Rules To Live By They’re everywhere; public roads, restaurants, schools, and even sporting events. Rules are needed to keep chaos to a minimum and to create a safe environment. This school year, Valley Heights has revised its student handbook and instituted new rules. Rule changes are made through the staff, the issues are discussed and voted on. 80% of the staff must approve in order for the rule to be changed.
The biggest policy that has been changed is the new School Drug Policy. Students involved in any extracurricular activity are to be drug tested randomly throughout the year. The test shows positive for the following drugs: alcohol, nicotine, marijuana, cocaine, amphetamines, opiates, and barbiturates. According to a student run poll, out of 14 faculty members, 85% of them approved the new policy. Although most approved, many had stated they feel it’s necessary to drug test the teachers, also. Now when it came to 72 students, 83% disapproved. Ironically that’s almost the same percentage of teachers that approved of the policy.

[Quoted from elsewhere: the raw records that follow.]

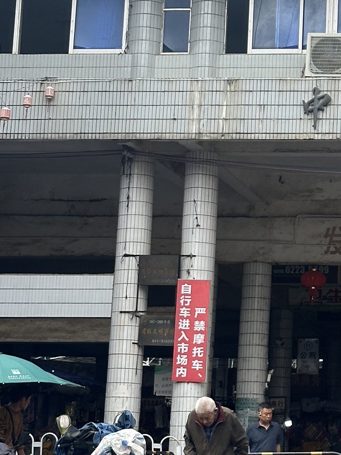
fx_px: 1616
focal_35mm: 123
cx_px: 427
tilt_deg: +12.7
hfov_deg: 11.8
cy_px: 136
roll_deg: -1.5
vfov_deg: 16.0
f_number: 1.78
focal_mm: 6.86
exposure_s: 1/2252
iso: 64
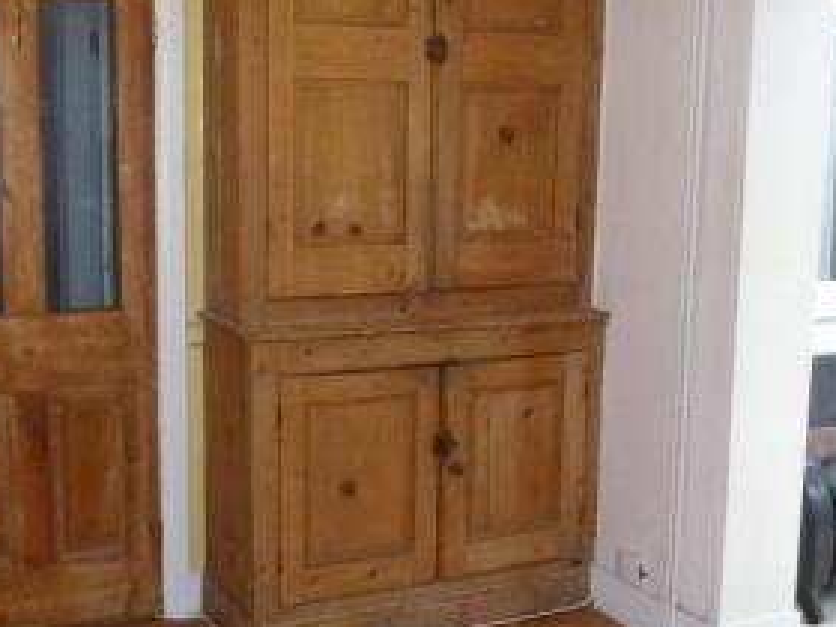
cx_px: 449
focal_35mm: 50
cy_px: 306
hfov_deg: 38.2
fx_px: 1208
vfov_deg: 29.1
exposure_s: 1/60
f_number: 3.3
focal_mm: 4.3
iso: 500
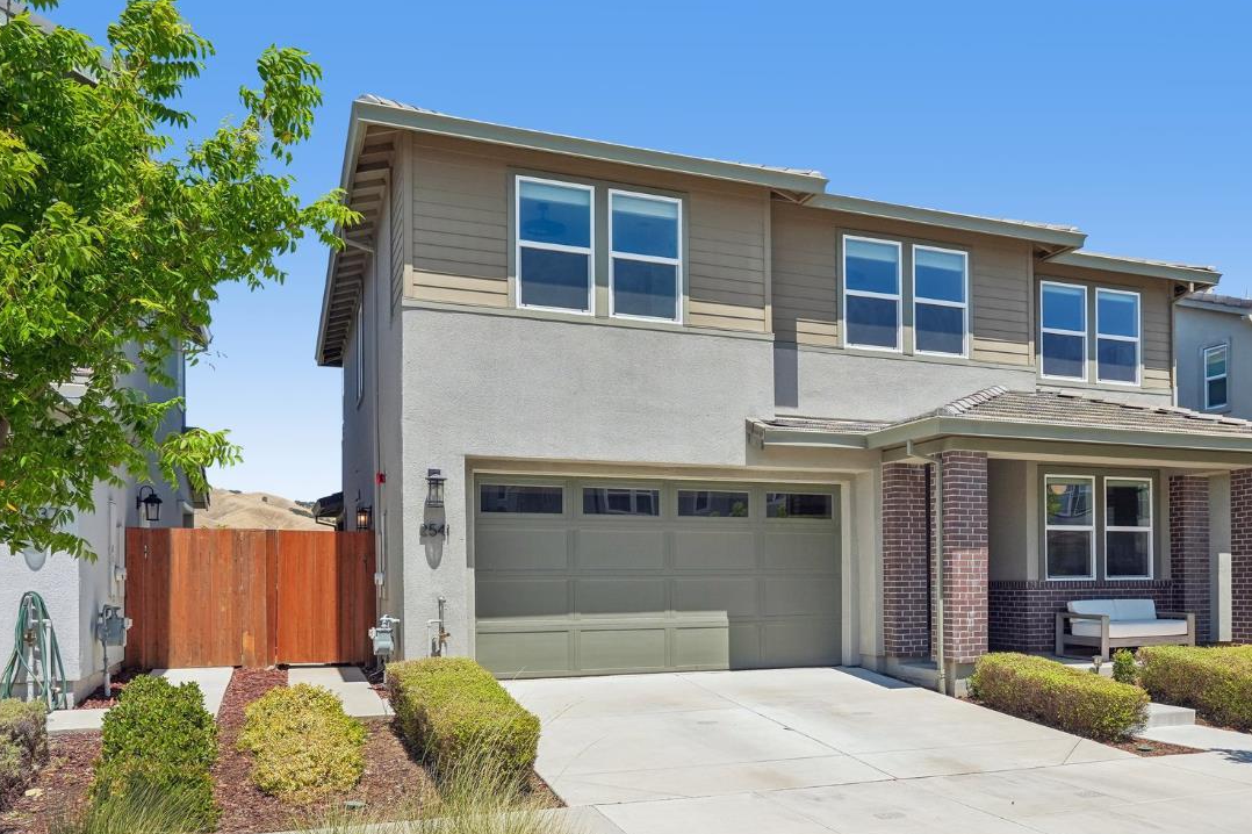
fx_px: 1112
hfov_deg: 57.7
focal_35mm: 32
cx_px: 811
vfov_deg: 40.7
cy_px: 540
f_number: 8
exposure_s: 1/640
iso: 400
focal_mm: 23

A goal for this year was to enforce rules from the handbook consistently. An example of this is the vending machines. This year, the vending machines are turned off from 8:05 AM to 3:35 PM. With students wanting to be able to eat snacks throughout the day, this has caused turmoil among them. According to Valley Heights Principal, Chad Kenworthy, “The vending machines had been in the handbook prior to my arrival, but maybe not enforced very strongly.”
Another new policy would be our hall pass policy. Students are granted 32 hall passes every half semester. These are used whenever a student leaves the class. Once the 32 passes are used, the student is no longer allowed to leave any classes until the next quarter. This means a student can leave the class at an average, 3 times a week.
Kenworthy wanted to add that “Some of these changes may be new to Valley Heights Jr/Sr High School community, but it is common in other schools I have worked in. Valley Heights students are now being held to a higher standard. Although these rules may cause concern among the students, they must learn to adapt, just as they would for a job."